Bust that Myth: Strip-Tillage Practices
Farmers are always on the lookout for ways to increase profitability while protecting their soil and water. One option many farmers have implemented and others are considering is some form of reduced or conservation tillage.
Because incorporating practices like strip-tillage into a farming operation may involve a significant shift away from how they’re currently operating, farmers can be hesitant to make the switch. Proponents of strip-tillage say the practice can be just as productive as conventional tillage, but also conserves soil resources while saving time and money because tillage, fertilization and planting all take place in a single pass. Here are some common misconceptions about strip-till farming.
Myth: I risk getting reduced yields if I don’t use conventional tillage.
Truth: Multiple on-farm and university studies throughout Minnesota and the Midwest have shown that strip-till farming consistently produces higher corn and soybean yields than no-till, and equal to those of conventional tillage.
“Yields generally don’t go down,” says Jodi DeJong-Hughes, crops specialist with the University of Minnesota Extension, “but the management and learning curve go up.”
Because strip-tillage involves different equipment and management, farmers can sometimes have a difficult time finding other farmers from whom they can learn. The University of Minnesota puts on an *annual conservation tillage conference and tillage field days to help farmers learn more about tillage options and how they impact farm productivity.
This photo, taken by Plains Grain & Agronomy (North Dakota), illustrates that yields with strip-till can be even better than conventional.
Myth: My soils won’t warm as quickly in the spring with strip-tillage.
Truth: Even though only narrow strips of ground are tilled, multiple years of research from multiple Minnesota locations shows that spring soil temperatures are essentially the same in the tilled zones as they are in conventionally tilled fields.
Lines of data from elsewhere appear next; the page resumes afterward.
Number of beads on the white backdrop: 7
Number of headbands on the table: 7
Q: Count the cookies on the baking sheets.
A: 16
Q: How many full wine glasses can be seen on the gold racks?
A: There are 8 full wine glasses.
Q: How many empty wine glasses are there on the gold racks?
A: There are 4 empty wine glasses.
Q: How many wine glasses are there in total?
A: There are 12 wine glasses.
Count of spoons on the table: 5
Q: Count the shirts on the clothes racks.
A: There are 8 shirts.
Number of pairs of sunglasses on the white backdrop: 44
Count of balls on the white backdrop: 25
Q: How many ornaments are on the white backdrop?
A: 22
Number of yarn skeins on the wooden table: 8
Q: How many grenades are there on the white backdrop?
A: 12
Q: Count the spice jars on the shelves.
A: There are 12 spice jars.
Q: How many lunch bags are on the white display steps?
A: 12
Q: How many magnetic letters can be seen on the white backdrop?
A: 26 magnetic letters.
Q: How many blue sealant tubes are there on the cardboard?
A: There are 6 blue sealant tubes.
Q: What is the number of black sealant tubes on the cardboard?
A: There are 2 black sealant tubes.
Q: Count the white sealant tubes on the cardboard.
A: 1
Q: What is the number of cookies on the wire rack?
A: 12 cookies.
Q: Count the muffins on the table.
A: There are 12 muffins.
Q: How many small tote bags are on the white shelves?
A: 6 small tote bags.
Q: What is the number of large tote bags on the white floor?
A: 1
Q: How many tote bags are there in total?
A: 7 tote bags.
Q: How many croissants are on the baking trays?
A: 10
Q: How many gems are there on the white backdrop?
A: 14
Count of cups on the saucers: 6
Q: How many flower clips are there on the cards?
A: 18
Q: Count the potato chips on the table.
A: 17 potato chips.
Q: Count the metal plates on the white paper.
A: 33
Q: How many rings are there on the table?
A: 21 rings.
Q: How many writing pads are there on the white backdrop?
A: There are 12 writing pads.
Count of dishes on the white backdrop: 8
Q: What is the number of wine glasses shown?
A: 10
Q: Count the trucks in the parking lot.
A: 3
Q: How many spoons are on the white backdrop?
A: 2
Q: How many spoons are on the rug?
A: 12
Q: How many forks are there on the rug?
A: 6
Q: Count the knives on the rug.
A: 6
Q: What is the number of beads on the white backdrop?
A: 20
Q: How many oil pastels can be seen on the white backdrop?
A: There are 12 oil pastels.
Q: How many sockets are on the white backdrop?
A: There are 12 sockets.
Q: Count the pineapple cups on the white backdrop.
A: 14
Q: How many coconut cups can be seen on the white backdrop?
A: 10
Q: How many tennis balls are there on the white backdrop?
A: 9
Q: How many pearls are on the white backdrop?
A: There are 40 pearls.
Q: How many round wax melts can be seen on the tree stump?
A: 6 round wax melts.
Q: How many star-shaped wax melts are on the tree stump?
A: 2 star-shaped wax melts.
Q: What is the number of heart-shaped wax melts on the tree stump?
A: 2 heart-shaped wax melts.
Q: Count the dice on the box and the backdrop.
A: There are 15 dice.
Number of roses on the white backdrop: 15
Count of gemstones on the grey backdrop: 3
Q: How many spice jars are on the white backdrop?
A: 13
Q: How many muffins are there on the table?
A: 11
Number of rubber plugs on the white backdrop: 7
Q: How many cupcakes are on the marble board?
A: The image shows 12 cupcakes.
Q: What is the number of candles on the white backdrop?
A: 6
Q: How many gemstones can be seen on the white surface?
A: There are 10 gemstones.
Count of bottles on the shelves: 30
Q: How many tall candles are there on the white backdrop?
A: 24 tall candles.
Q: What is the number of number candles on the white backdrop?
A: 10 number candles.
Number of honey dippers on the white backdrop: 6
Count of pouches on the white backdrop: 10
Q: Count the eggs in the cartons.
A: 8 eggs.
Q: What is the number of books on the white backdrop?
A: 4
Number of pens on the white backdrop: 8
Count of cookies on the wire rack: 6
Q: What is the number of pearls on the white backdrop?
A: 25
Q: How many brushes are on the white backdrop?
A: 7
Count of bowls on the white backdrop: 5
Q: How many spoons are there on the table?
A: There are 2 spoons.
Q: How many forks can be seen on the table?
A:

Temperatures are cooler in the untilled zones, but that has little or no impact on seed germination.
Example of seed germination in an Iowa field. The added residue also helps control moisture and erosion.
Myth: I tried it years ago and it doesn’t work for me.
Truth: Some farmers did try strip-till farming decades ago and struggled to make it work. As with many things in agriculture, advances have been made to equipment and guidance systems since then. “Technology has definitely changed the [agriculture] game,” DeJong-Hughes adds. Manufacturers have improved their equipment technology and RTK guidance systems have advanced, adding another level of precision.
Strip-tillage may not be for every farmer, but tools and technology are improving to make it a viable option for many.
An RTK subscription is essential for staying on the zone during fall and/or spring tillage. Use VRT to apply the right amount of fertilizer per acre.
Myth: The equipment I need is too expensive.
Truth: As with most pieces of farm equipment, there is a significant investment involved to purchase strip-till equipment. However, converting to strip-tillage does make multiple implements obsolete. Because tillage, fertilization and planting takes place all at once, farmers would no longer need all of their current tillage equipment. Farmers use the same piece of equipment if they choose to do fall tillage.
“No one wants to get rid of traditional equipment until they’re sold on another practice,” says DeJong-Hughes. “But when someone believes in it, they’re more willing to pay for what they need.” DeJong-Hughes says some manufacturers will work with farmers to rent equipment to see if they like it and to see if strip tillage is right for them. Yearly cost savings can also help offset the cost of any equipment.
A three-year on-farm study in southwestern Minnesota showed that the farmer who practiced strip-tillage saved about $13.55 per acre compared to disk ripping and chisel plowing.
Attending a local tillage field day is a great way to learn about different tillage practices and equipment.